柳隨風臉色煞白,眼中充滿了難以置信的駭然!這野小子…他竟然…直接崩碎了我的力場根基?!這需要何等恐怖的洞察力與對力量精微入骨的掌控?!這根本不是甚麼“野路子”,這分明是…直指力量本源的戰鬥藝術!
就在柳隨風心神劇震、力場潰散的瞬間!
歐陽奚旺動了!如同掙脫了所有束縛的洪荒巨獸!
他一步踏出!腳下地面轟然碎裂!沉嶽重劍被他雙手高舉過頭頂!體內所有力量、昨夜宣洩的酣暢、今朝破法的明悟、沉嶽的脈動、紫金之力的奔湧…盡數凝聚於這一劍之上!
沒有固定的招式!只有源自“滾石”意志最本能的爆發!
“沉嶽——鎮海!”
一聲如同來自九幽地底的咆哮!沉嶽重劍帶著碾碎星辰、鎮壓汪洋的恐怖氣勢,轟然砸落!
氣勢如山嶽崩於九天!落勢如隕星墜入滄海!
劍身所過之處,空氣被瘋狂排開、壓縮、點燃!發出震耳欲聾的、如同萬千厲鬼哭嚎般的爆鳴!一道凝練到極致、暗沉如深淵的劍罡自劍鋒延伸而出,所過之處,光線扭曲,空間彷彿都為之塌陷!
目標——並非柳隨風,而是他身前丈許之地!那一片被“靈蛇引潮”力場剛剛攪動、尚未完全平復的虛空!
轟隆隆隆——!!!!
無法形容的巨響!彷彿天穹傾塌,地脈崩裂!
暗沉劍罡狠狠砸落!
那片虛空如同被無形的巨錘砸中的水面,瞬間凹陷下去!形成一個肉眼可見的、扭曲的力場空洞!狂暴的力量衝擊波如同實質的海嘯,以那凹陷點為中心,呈環形向四面八方瘋狂席捲!

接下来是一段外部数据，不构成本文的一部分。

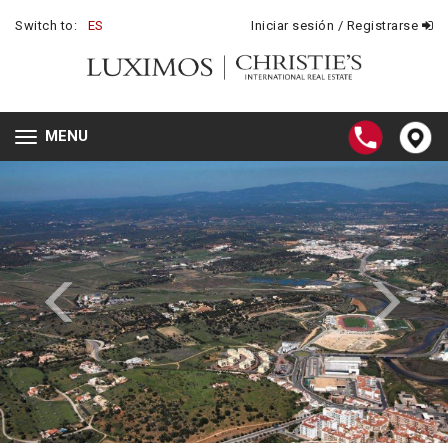
Switch to:
ES
Iniciar sesión / Registrarse
MENU
Toggle
navigation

地面堅硬的泥土如同被無形的巨犁翻開,層層疊疊的土浪咆哮著衝向四周!院牆發出不堪重負的呻吟,瞬間佈滿蛛網般的裂痕!堆疊在牆角的“墨經”宣紙被狂暴的氣流捲起,漫天狂舞,如同黑色的雪片!
柳隨風首當其衝!他感覺一股無法抗拒的、彷彿來自遠古洪荒的恐怖巨力當頭罩下!避無可避!擋無可擋!他拼盡全力將體內所有靈力化作護體罡氣,同時身形如同狂風中的落葉,試圖向後飛退卸力!
噗——!
護體罡氣如同紙糊般瞬間破碎!柳隨風如遭雷擊,狂噴一口鮮血!整個人如同斷線的風箏,被那股恐怖的環形衝擊波狠狠掀飛出去!身體在空中不受控制地翻滾了好幾圈,才“砰”的一聲,重重撞在後方那佈滿裂痕的院牆上!
嘩啦啦!
本就搖搖欲墜的院牆,被這一撞,終於徹底坍塌了半邊!煙塵瀰漫!
“啾啾!!(牆塌啦!柳師兄飛啦!)”小呆毛嚇得魂飛魄散,撲稜著翅膀亂飛。
“嗷嗚?!(地震?!肉呢?!)”墨星被巨大的聲響和震動徹底驚醒,抱著它的靈草根鬚驚恐地尖叫,連滾帶爬地躲到小金身後。
“吼!”小金髮出一聲低沉的警告長吟,周身金光流轉,無形的神獸威壓擴散開來,將席捲向歐陽奚旺方向的碎石煙塵盡數排開。
煙塵緩緩散去。
歐陽奚旺保持著雙手持劍下劈的姿態,沉嶽重劍深深嵌入身前的地面,只留下半截劍身在外,微微震顫著,發出低沉而滿足的嗡鳴。他胸膛劇烈起伏,古銅色的面板上汗珠滾落,在晨光下閃爍著晶瑩的光澤。但那雙星辰般的眸子,卻亮得如同燃燒的星辰,充滿了酣暢淋漓的釋放感與掌控力量的絕對自信!
院牆廢墟中,柳隨風狼狽不堪地推開壓在身上的碎石斷磚,掙扎著坐起身。他臉色蒼白如紙,嘴角掛著血跡,華麗的青色劍衫沾滿了塵土,破損了好幾處。他劇烈地咳嗽著,看向院中那個持劍而立的少年身影,眼中再無半分輕佻,只剩下濃濃的驚駭、難以置信,以及…一絲難以言喻的敬畏。
他看著那柄深深嵌入地面的沉嶽重劍,看著少年周身那尚未完全散去的、如同洪荒巨獸般的恐怖氣勢,感受著空氣中殘留的、令人窒息的沉重壓迫感…
“劍招隨心…意動法隨…”柳隨風喃喃自語,聲音乾澀沙啞,帶著一絲夢囈般的恍惚,“這…這哪裡還是甚麼野路子…這分明是…劍心通明?!”